So, what do our bloggers have to say about last week's black and white episode?
After Elton on Corporate Sponsorship: "So Gail downs a shot of tequila, shakes her head, and spits out, 'Even if you have to wash your pot several times you know your hands will stay soft thanks to Dawn look for it in your local grocery store … Oh God, I’m so sorry about this.' Then the Dawn executive board pops up behind her and stuffs a stack of twenties in her pocket."
My Monkey Could Do That on the battle for ingredients: "Heather says Morgan elbowed her in the mouth.

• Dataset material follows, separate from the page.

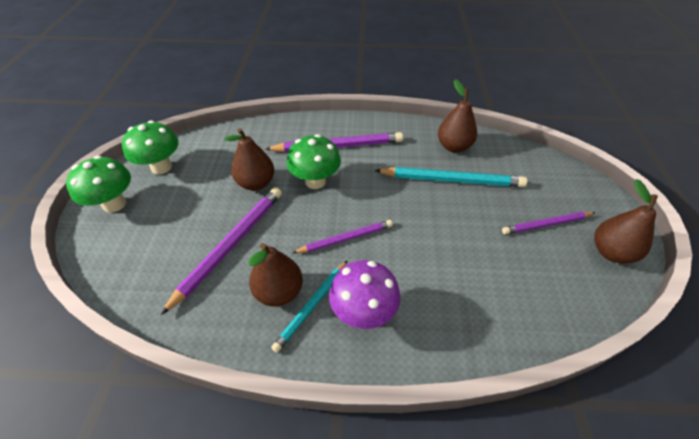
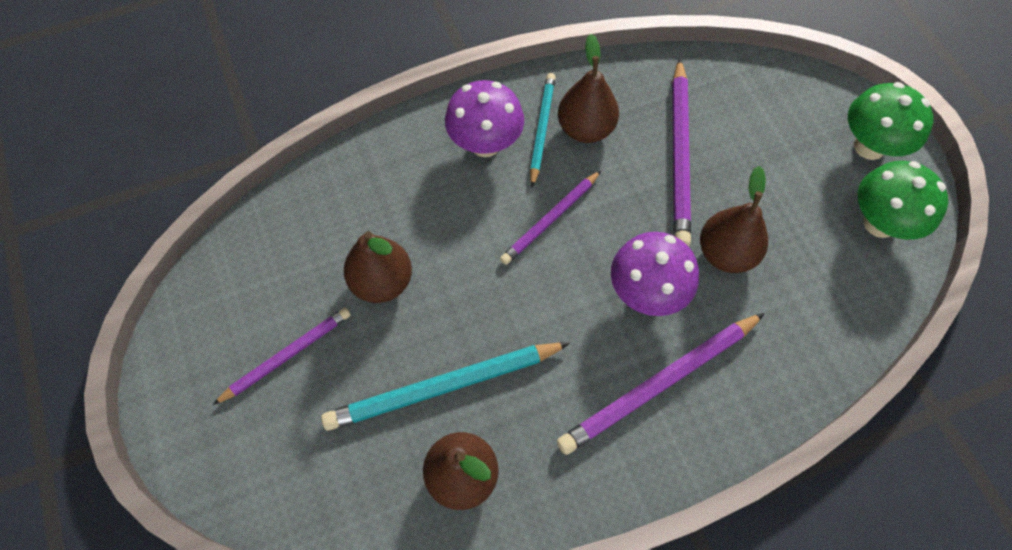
camera: 155 degrees right, 15 degrees up
(315, 181) = (646, 293): green mushroom -> purple mushroom
(611, 252) = (197, 342): brown pear -> brown pear (382, 282)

I’m not sure how he did that, since they’re on opposite sides of the table, and there’s no footage, but I guess it could have happened. I looked, though. She immediately is like, 'OMG you guys, look at the giant bump on my lip.' Any sympathy anyone might have had for Morgan evaporates as he interviews that if you go to the post with Shaq and he knocks you on your ass, you learn not to go to the post with Shaq."
Jordan Baker on winning the Quickfire: "Anyway. Winning not only gives him his Sally Field moment, it also gives him immunity in the next challenge...unless he’d like some cash instead. Gail asks if he wants to trade his immunity for $1000. 'Can we get a higher offer?' he asks.'Would you be willing to trade it for...five. thousand. dollars?' Ok, Gail needs a cat to stroke or a small moustache to twirl or SOMETHING to make this scene just perfect. Anyway, Zac stupidly does it. Stupid, stupid, stupid. He immediately regrets the decision."
Creative Loafing on Black and White desserts: "Black and white was the theme for the Elimination as the chefs had to prepare desserts for the LA Times' black and white party. I don’t know about black and white, but I saw a lot of brown, ecru and dark purple. No one said they weren’t allowed to use black food coloring (though black teeth may not have gone over so well with the guests)."
What'ere Jane Eyre on Stew Room antics: "Gidget tries to start some shit by passive-aggressively wondering if anyone else had things go missing, other than Heatherh's Rice Krispie treats. Nobody did, and Gidget calls the situation shocking. Morgan doesn't rise to the bait, but just nods his head in mock sympathy, which is hilarious."
TWOP on the verdict: "The girls are all looking extremely downtrodden when the judges add insult to sugar-coated injury: They need to send in ALL the guys. SEXISM LIVES! The guys all beam in patriarchal glee as Gail smilingly tells them that they are ALL winners. The judges explain how much they loved everything that each of the men did, but they loved Yigit's dish most of all. Yigit is crowned with a phallic wreath of laurels and dances around a maypole on his way back to the Stew Room."